04 luglio 16 - CI SCRIVE DON GIORGIO PONTIGGIA, MISSIONARIO A PUGNIDO IN ETIOPIA, PER AGGIORNARCI SULLA SITUAZIONE LOCALE

Pugnido, estate 2016

Carissimi, mi faccio vivo dopo un bel po' di tempo. 
LA PASQUA. Per noi è stata il Primo Maggio, preceduta da un periodo di intenso lavoro qui e nelle stazioni missionarie. Ancora adesso siamo in piena attività di predicazione della Parola di Dio e amministrazione dei Sacramenti. Abbiamo superato i 6200 battesimi. Siamo convinti che è la Grazia del Signore che trasforma i cuori e il mondo.
::::
Serie di esercizi:
[1] Riporti senza alcuna modifica il passo della lettera da Pugnido che va da "04 luglio 16" fino a "e il mondo.".
[2] Secondo la lettera da Pugnido, in quale giorno è stata celebrata la Pasqua?

Dati estratti:
::::
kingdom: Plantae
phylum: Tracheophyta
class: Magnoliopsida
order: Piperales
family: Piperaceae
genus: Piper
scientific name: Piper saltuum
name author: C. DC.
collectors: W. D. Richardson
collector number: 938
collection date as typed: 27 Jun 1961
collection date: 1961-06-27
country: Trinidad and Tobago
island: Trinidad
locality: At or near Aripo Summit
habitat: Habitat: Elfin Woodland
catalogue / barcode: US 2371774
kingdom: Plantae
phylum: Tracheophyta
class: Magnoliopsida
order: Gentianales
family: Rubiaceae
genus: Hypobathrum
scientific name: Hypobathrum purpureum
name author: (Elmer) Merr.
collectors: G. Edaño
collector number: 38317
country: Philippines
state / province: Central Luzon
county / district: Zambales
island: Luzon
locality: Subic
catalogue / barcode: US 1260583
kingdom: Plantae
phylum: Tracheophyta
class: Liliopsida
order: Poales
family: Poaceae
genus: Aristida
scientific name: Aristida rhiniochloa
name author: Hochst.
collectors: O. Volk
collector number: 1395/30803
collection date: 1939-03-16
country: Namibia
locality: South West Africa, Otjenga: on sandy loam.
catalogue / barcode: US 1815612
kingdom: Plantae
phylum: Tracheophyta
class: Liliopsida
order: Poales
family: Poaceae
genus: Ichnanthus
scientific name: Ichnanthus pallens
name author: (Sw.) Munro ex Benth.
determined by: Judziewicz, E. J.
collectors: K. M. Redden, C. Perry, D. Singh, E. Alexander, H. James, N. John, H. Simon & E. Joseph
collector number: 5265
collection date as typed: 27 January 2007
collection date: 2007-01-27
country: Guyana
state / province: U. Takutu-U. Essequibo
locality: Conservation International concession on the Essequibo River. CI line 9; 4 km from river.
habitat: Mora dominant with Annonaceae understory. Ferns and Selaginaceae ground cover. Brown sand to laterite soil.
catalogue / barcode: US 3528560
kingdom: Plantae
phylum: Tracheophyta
::::
Soluzioni delle attività:
[1]
04 luglio 16 - CI SCRIVE DON GIORGIO PONTIGGIA, MISSIONARIO A PUGNIDO IN ETIOPIA, PER AGGIORNARCI SULLA SITUAZIONE LOCALE

Pugnido, estate 2016

Carissimi, mi faccio vivo dopo un bel po' di tempo. 
LA PASQUA. Per noi è stata il Primo Maggio, preceduta da un periodo di intenso lavoro qui e nelle stazioni missionarie. Ancora adesso siamo in piena attività di predicazione della Parola di Dio e amministrazione dei Sacramenti. Abbiamo superato i 6200 battesimi. Siamo convinti che è la Grazia del Signore che trasforma i cuori e il mondo.

[2] Il Primo Maggio.